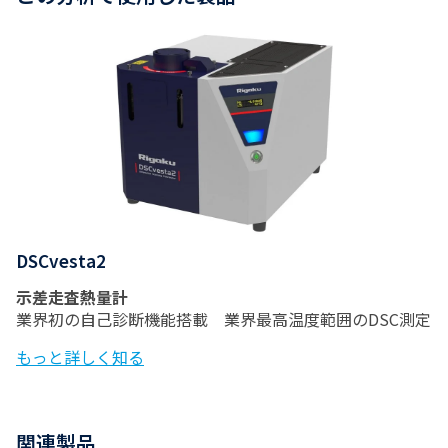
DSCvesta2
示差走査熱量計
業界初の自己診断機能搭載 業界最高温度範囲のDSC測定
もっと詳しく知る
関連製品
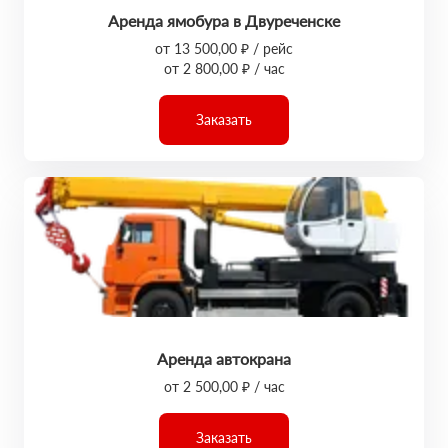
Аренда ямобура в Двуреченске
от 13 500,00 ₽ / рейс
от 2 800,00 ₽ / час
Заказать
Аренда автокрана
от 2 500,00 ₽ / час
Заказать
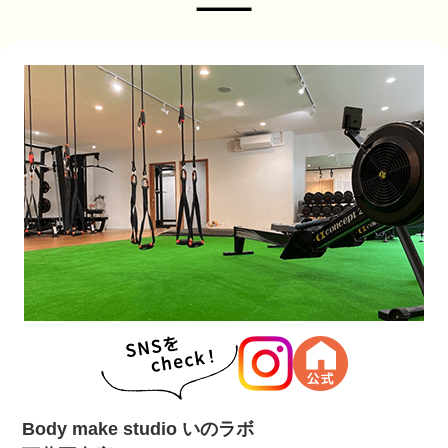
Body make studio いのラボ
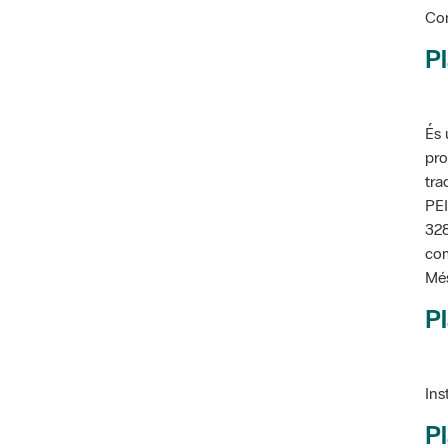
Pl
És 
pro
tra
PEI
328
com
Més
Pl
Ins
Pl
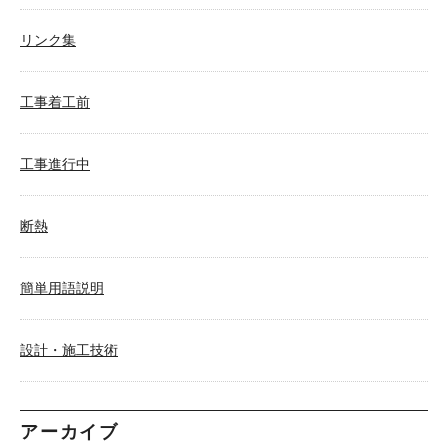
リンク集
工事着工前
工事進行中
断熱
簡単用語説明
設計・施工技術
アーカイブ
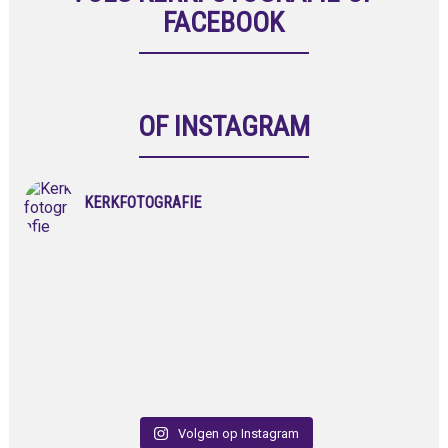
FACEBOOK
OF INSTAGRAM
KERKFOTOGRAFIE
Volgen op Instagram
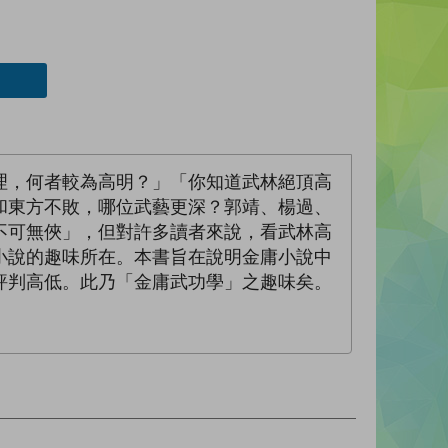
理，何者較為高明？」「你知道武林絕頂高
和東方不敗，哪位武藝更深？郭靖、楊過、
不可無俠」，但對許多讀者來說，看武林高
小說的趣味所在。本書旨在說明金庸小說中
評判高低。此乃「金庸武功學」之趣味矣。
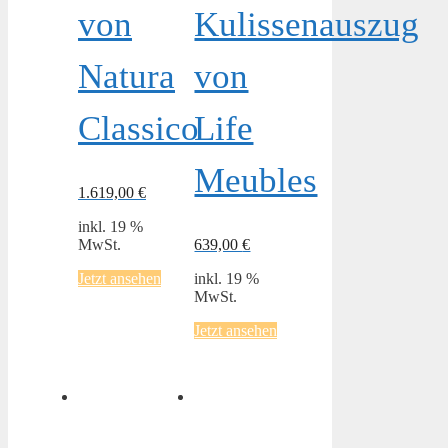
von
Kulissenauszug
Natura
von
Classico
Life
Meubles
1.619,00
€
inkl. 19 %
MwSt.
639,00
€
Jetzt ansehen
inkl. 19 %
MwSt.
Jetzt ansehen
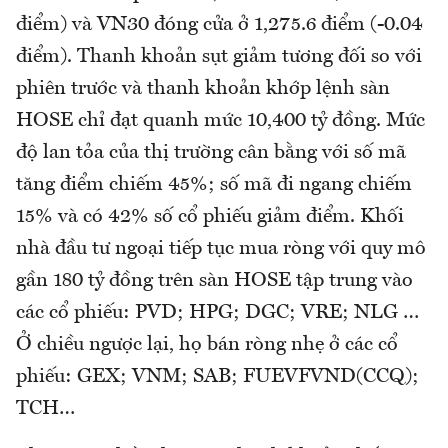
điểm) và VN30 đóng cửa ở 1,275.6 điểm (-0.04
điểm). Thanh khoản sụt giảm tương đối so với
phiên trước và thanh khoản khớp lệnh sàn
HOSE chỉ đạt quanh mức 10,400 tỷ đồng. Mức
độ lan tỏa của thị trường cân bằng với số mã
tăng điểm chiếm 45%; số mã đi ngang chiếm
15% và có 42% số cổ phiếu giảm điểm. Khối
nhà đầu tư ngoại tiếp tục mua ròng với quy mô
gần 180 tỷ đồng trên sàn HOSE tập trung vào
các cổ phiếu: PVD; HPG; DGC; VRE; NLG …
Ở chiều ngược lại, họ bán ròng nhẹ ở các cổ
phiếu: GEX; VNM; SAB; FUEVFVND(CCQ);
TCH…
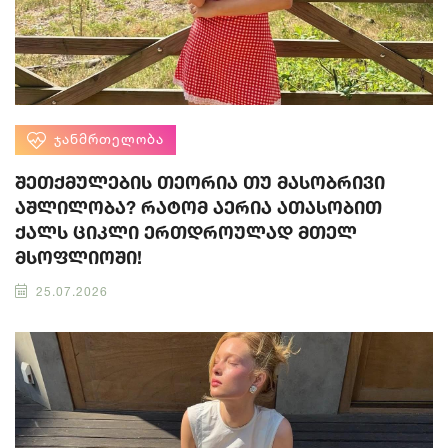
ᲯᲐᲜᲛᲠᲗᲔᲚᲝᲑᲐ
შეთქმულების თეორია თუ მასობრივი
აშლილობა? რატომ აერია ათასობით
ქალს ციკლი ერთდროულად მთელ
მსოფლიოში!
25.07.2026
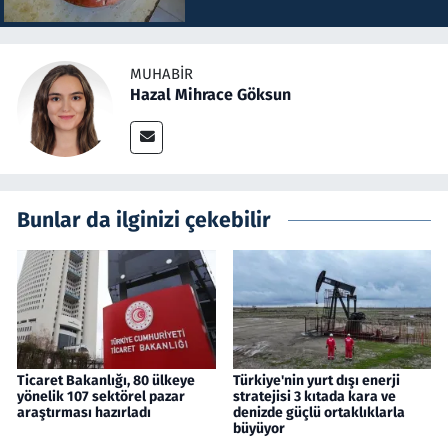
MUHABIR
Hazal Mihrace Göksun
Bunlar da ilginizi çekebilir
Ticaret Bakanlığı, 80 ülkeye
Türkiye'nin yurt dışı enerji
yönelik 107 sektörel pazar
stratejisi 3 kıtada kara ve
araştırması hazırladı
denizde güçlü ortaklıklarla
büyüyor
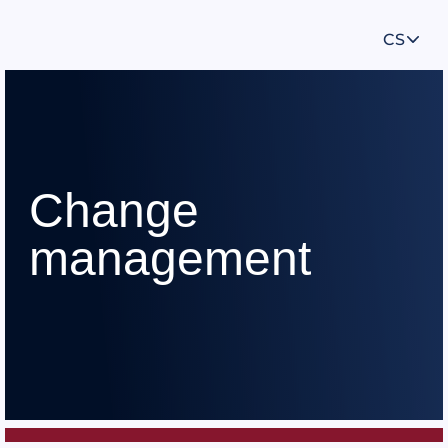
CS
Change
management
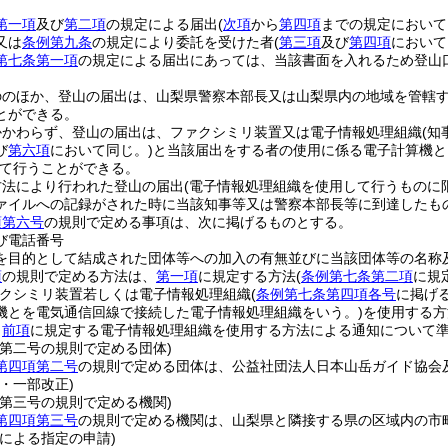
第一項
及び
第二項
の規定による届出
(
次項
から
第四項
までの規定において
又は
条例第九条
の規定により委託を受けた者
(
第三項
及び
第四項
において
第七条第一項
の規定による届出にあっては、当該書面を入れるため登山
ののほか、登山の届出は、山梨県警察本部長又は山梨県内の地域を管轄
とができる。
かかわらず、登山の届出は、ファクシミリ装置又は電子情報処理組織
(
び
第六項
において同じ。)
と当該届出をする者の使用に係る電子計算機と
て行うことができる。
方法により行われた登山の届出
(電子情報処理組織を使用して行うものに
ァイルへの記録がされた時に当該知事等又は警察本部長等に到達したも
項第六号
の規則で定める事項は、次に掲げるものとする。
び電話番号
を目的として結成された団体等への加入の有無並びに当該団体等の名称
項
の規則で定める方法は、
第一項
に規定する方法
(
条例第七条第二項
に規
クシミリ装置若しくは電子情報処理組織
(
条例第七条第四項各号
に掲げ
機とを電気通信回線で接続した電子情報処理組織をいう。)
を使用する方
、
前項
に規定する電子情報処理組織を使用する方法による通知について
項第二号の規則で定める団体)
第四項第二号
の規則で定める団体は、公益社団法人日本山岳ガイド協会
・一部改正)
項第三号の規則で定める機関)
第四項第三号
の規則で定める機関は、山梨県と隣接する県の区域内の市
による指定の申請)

• • • •

● **YOUR GOAL**: Word for word, return the material, omitting the pictures.

● **SOLVED EXERCISE**:
DSCvesta2
示差走査熱量計
業界初の自己診断機能搭載 業界最高温度範囲のDSC測定
もっと詳しく知る
関連製品
Аренда ямобура в Двуреченске
от 13 500,00 ₽ / рейс
от 2 800,00 ₽ / час
Заказать
Аренда автокрана
от 2 500,00 ₽ / час
Заказать
Body make studio いのラボ
Pl
És 
pro
tra
PEI
328
com
Més
Pl
Ins
Pl
リンク集
工事着工前
工事進行中
断熱
簡単用語説明
設計・施工技術
アーカイブ
FACEBOOK
OF INSTAGRAM
KERKFOTOGRAFIE
Volgen op Instagram
理，何者較為高明？」「你知道武林絕頂高
和東方不敗，哪位武藝更深？郭靖、楊過、
不可無俠」，但對許多讀者來說，看武林高
小說的趣味所在。本書旨在說明金庸小說中
評判高低。此乃「金庸武功學」之趣味矣。
von
Kulissenauszug
Natura
von
Classico
Life
Meubles
1.619,00
€
inkl. 19 %
MwSt.
639,00
€
Jetzt ansehen
inkl. 19 %
MwSt.
Jetzt ansehen
điểm) và VN30 đóng cửa ở 1,275.6 điểm (-0.04
điểm). Thanh khoản sụt giảm tương đối so với
phiên trước và thanh khoản khớp lệnh sàn
HOSE chỉ đạt quanh mức 10,400 tỷ đồng. Mức
độ lan tỏa của thị trường cân bằng với số mã
tăng điểm chiếm 45%; số mã đi ngang chiếm
15% và có 42% số cổ phiếu giảm điểm. Khối
nhà đầu tư ngoại tiếp tục mua ròng với quy mô
gần 180 tỷ đồng trên sàn HOSE tập trung vào
các cổ phiếu: PVD; HPG; DGC; VRE; NLG …
Ở chiều ngược lại, họ bán ròng nhẹ ở các cổ
phiếu: GEX; VNM; SAB; FUEVFVND(CCQ);
TCH…
ᲯᲐᲜᲛᲠᲗᲔᲚᲝᲑᲐ
შეთქმულების თეორია თუ მასობრივი
აშლილობა? რატომ აერია ათასობით
ქალს ციკლი ერთდროულად მთელ
მსოფლიოში!
25.07.2026
MUHABIR
Hazal Mihrace Göksun
Bunlar da ilginizi çekebilir
Ticaret Bakanlığı, 80 ülkeye
Türkiye'nin yurt dışı enerji
yönelik 107 sektörel pazar
stratejisi 3 kıtada kara ve
araştırması hazırladı
denizde güçlü ortaklıklarla
büyüyor
CS
Change
management
第一項
及び
第二項
の規定による届出
(
次項
から
第四項
までの規定において
又は
条例第九条
の規定により委託を受けた者
(
第三項
及び
第四項
において
第七条第一項
の規定による届出にあっては、当該書面を入れるため登山
ののほか、登山の届出は、山梨県警察本部長又は山梨県内の地域を管轄
とができる。
かかわらず、登山の届出は、ファクシミリ装置又は電子情報処理組織
(
び
第六項
において同じ。)
と当該届出をする者の使用に係る電子計算機と
て行うことができる。
方法により行われた登山の届出
(電子情報処理組織を使用して行うものに
ァイルへの記録がされた時に当該知事等又は警察本部長等に到達したも
項第六号
の規則で定める事項は、次に掲げるものとする。
び電話番号
を目的として結成された団体等への加入の有無並びに当該団体等の名称
項
の規則で定める方法は、
第一項
に規定する方法
(
条例第七条第二項
に規
クシミリ装置若しくは電子情報処理組織
(
条例第七条第四項各号
に掲げ
機とを電気通信回線で接続した電子情報処理組織をいう。)
を使用する方
、
前項
に規定する電子情報処理組織を使用する方法による通知について
項第二号の規則で定める団体)
第四項第二号
の規則で定める団体は、公益社団法人日本山岳ガイド協会
・一部改正)
項第三号の規則で定める機関)
第四項第三号
の規則で定める機関は、山梨県と隣接する県の区域内の市
による指定の申請)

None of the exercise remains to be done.